Comme le précise aussi le Collège des médecins du Québec, il vaut mieux faire preuve de prudence dans l’usage des produits du cannabis. Car on ignore encore exactement quels sont ses effets à long terme (à court terme, il peut provoquer des nausées, de la fatigue et des sautes d’humeur) et s’il s’agit bien d’un remède aussi efficace qu’on le prétend. On ne sait pas non plus, toujours en raison du peu de recherches cliniques effectuées à ce jour, quelles sont les doses et les concentrations souhaitables, selon le résultat escompté.
Attention au dopage involontaire
Et la consommation de CBD comporte bel et bien des risques.

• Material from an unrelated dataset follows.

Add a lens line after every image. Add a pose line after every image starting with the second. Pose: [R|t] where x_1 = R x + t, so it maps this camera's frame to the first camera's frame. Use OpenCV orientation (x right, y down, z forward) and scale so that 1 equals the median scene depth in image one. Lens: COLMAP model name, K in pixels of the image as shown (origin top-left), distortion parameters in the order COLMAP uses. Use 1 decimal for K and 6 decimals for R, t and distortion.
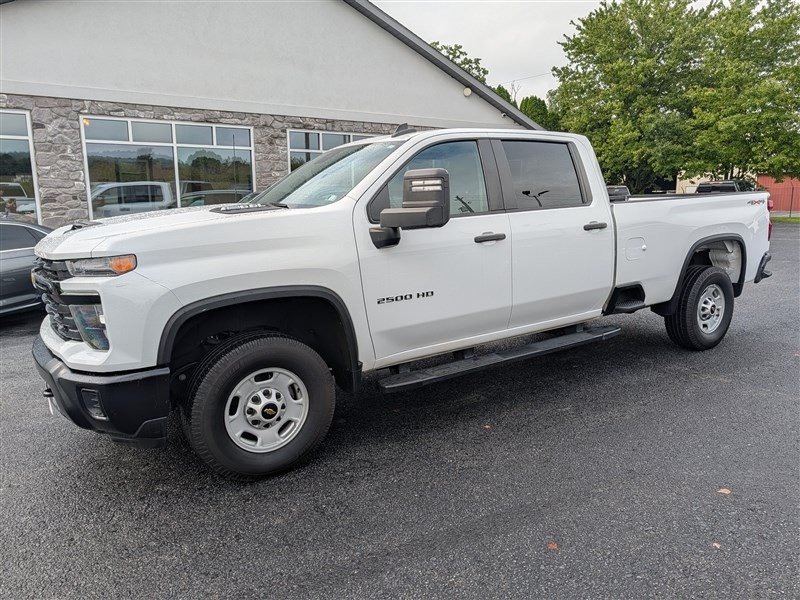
lens RADIAL K [[578.2, 0, 404.6], [0, 578.2, 296.1], [0, 0, 1]] dist [0.020202, -0.014864]
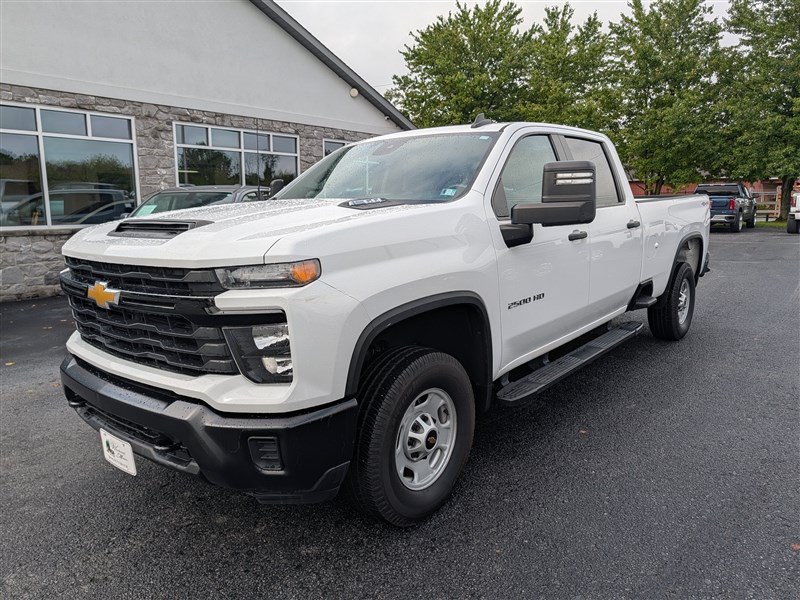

Depuis 2018, l’Agence mondiale antidopage (AMA) ne compte plus le CBD parmi les produits dopants. C’est donc dire qu’officiellement, il n’améliore pas les performances des athlètes. Toutefois, il faut être très prudent, car le THC, lui, figure toujours parmi les produits dopants. Et comme le soulignent plusieurs spécialistes : on ne sait jamais exactement tout ce que contiennent ces produits.
Un peu comme il est de rigueur de consommer des suppléments en faisant extrêmement attention à leur contenu, l’usage de produits à base de CBD par des athlètes susceptibles de subir des tests antidopage est risqué et pourrait entraîner un contrôle positif au THC (qui aurait résisté à une opération de transformation et de séparation mal réalisée), ou à d’autres molécules interdites qui entreraient dans leur composition.
De même, pour la population générale, les produits de CBD qui n’ont pas été avalisés par les autorités compétentes (la FDA ou Santé Canada) ne devraient pas être consommés comme si de rien n’était. Et même s’ils sont reconnus, on devrait en faire usage avec prudence, puisqu’ils agissent différemment d’une personne à l’autre.
En résumé, ça a l’air de fonctionner, mais personne n’est entièrement certain. Il y a toutes sortes de produits en vente, dont plusieurs douteux. La recherche est encore à ses débuts. On attendra encore un peu avant de crier au remède miracle.
Rien à déclarer?
Ne vous avisez pas de traverser les douanes dans un sens ou dans l’autre avec des produits du cannabis, psychotropes ou pas. Bien qu’ils soient légaux au Vermont et au Canada, par exemple, vous n’avez pas le droit de franchir la frontière avec eux.